The difference, he says, lies in whether your penny-pinching affects those around you. Someone who could afford first-class seats but elects to save money by flying coach, for instance, is merely being cost-conscious, Farley says.

"A cheapskate is someone who is simply not paying their fair share. A billionaire could be a cheapskate," he says. "Someone who is a cheapskate has money, but they're choosing not to spend it, very often to the detriment of people who are paying their fair share."

How to avoid being seen as cheap

There's no problem with sticking to your budget or prioritizing where you're spending your money — both money and protocol experts are in favor "loud budgeting" strategies. But if you're coming across as cheap to other people, you're likely breaching the rules of good etiquette.

Here's how to avoid that perception.

Read the room

To avoid looking cheap around your friends, it's important to take the temperature of how they usually behave with money, Farley says. Take the classic example of a shared meal at a restaurant. "There's nothing wrong with paying for exactly what you ate, providing that's what your group does," he says.

If your friend group usually splits things evenly, counting out the pennies everyone owes every time you go out might rub people the wrong way.

Similarly, it will look gauche if you're calculating your portion of the tab down to the cent, then turning around and posting about extravagant vacations on social media.

"That's certainly going to leave a bad taste in the mouth of friends who feel you're crying wolf over your budget if the next day you're posting about shopping or taking trips," Farley says.

Be transparent about your boundaries

If you don't have room in your budget for something, that's a different question. In those cases, you'll never be perceived as cheap if you communicate ahead of time that you can't afford something like a group trip or a meal at a swanky restaurant. That may mean simply declining an invitation or making alternative plans that you can afford.

"It could be that you don't go to the steakhouse where you know you can't escape without paying $100 a person," Farley says. "Or maybe you suggest a place such as a food hall where everyone can get their own meal. Maybe you suggest lunch instead of dinner. There are creative ways of navigating that conversation."

The cheapskate move, says Farley, would be to tag along and underpay, go missing or ignore Venmo requests when the bills eventually come due. You're much better off setting boundaries with the people in your life about what you can and can't afford.

"People who are budget-minded and mannerly-minded will be very transparent about that," Farley says.

'Don't shoot the messenger'

Costs are up just about everywhere you look, sometimes to a frustrating extent. But that's no excuse to ignore the normal rules of etiquette, says Farley.

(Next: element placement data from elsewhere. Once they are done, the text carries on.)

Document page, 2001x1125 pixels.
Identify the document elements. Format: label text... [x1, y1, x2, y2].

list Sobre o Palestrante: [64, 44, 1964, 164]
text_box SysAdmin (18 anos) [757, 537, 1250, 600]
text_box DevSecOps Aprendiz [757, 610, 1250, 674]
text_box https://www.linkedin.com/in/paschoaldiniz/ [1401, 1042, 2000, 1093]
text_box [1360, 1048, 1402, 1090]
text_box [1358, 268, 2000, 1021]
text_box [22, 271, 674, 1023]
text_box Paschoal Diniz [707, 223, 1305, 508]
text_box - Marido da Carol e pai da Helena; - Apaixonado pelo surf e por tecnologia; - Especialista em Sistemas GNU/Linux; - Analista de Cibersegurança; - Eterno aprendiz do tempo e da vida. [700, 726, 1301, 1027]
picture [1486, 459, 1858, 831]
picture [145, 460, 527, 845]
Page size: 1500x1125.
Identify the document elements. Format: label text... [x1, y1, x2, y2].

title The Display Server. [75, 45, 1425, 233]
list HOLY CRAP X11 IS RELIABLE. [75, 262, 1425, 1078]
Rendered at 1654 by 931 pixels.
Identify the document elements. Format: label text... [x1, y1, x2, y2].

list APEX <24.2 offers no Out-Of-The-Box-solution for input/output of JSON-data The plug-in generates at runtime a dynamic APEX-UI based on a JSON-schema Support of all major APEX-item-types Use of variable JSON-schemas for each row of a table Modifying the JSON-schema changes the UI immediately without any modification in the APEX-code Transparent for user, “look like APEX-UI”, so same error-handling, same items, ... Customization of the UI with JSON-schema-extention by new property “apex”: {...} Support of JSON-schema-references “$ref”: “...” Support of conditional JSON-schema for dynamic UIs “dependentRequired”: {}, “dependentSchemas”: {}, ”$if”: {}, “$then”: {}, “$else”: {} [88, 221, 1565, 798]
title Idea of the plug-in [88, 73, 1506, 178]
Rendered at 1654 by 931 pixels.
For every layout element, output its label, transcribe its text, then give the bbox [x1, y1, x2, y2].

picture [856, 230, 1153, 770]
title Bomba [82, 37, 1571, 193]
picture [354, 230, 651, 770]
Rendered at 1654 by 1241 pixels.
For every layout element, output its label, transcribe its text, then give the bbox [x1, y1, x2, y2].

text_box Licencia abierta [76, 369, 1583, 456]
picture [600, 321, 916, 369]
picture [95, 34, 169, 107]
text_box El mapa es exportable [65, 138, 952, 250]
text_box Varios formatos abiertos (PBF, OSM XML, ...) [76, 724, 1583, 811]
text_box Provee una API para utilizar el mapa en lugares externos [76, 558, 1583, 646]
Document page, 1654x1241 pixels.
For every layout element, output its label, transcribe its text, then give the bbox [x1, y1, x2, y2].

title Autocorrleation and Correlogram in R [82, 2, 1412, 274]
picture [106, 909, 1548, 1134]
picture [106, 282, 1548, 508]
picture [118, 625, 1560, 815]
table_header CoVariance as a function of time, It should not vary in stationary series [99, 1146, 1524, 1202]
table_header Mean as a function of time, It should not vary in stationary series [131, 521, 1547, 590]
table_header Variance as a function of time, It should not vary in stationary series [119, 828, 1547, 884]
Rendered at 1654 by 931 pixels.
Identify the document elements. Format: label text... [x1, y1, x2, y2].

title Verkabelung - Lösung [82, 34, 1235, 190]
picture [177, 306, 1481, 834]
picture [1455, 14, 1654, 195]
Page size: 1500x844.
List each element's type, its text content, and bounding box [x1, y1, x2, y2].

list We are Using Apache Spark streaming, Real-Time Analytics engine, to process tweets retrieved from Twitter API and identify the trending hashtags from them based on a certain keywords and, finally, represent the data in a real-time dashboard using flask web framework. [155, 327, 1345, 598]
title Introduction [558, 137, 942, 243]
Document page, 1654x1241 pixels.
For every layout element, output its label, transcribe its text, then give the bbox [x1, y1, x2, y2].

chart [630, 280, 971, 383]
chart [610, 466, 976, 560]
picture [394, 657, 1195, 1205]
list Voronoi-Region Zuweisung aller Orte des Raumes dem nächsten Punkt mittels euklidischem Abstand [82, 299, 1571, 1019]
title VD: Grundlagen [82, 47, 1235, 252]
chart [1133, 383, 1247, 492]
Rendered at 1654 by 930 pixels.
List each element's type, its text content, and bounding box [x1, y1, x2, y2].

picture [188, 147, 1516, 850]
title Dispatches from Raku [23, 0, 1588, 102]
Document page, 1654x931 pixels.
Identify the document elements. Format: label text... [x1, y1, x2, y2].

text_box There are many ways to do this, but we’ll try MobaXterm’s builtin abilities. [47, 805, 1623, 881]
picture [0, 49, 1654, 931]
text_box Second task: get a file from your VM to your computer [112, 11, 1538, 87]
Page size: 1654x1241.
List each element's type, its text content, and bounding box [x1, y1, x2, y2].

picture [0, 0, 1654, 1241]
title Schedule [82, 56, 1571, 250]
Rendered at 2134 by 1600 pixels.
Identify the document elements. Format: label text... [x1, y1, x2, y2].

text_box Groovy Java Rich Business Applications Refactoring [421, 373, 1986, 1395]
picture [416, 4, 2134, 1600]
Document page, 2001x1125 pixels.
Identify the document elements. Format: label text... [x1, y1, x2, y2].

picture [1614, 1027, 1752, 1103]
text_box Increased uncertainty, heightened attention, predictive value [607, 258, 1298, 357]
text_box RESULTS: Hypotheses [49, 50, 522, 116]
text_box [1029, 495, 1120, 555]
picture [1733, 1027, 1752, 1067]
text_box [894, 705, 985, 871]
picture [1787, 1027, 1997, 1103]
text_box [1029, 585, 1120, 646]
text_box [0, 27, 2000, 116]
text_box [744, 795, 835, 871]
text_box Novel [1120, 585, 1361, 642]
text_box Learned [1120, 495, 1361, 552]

Going to a friend's destination wedding can put a major dent in your budget, for instance. "You might think, 'We're paying all this money to go down there, so we're not going to get them a gift,'" he says. "That gets back to the cheapskate concept."

The same goes for people who may feel that the price of a meal or a cappuccino has gotten too high.

"Don't shoot the messenger," he says. "The server at the restaurant doesn't set the price of the food you're eating. The person pulling the muffin out of the case doesn't set those prices."

Lowering your tip or deciding not to tip in traditionally tipped interactions is "not a very courageous thing to do," Farley adds. "You're penalizing people in this situation who don't set the price and taking money out of their pocket in the process."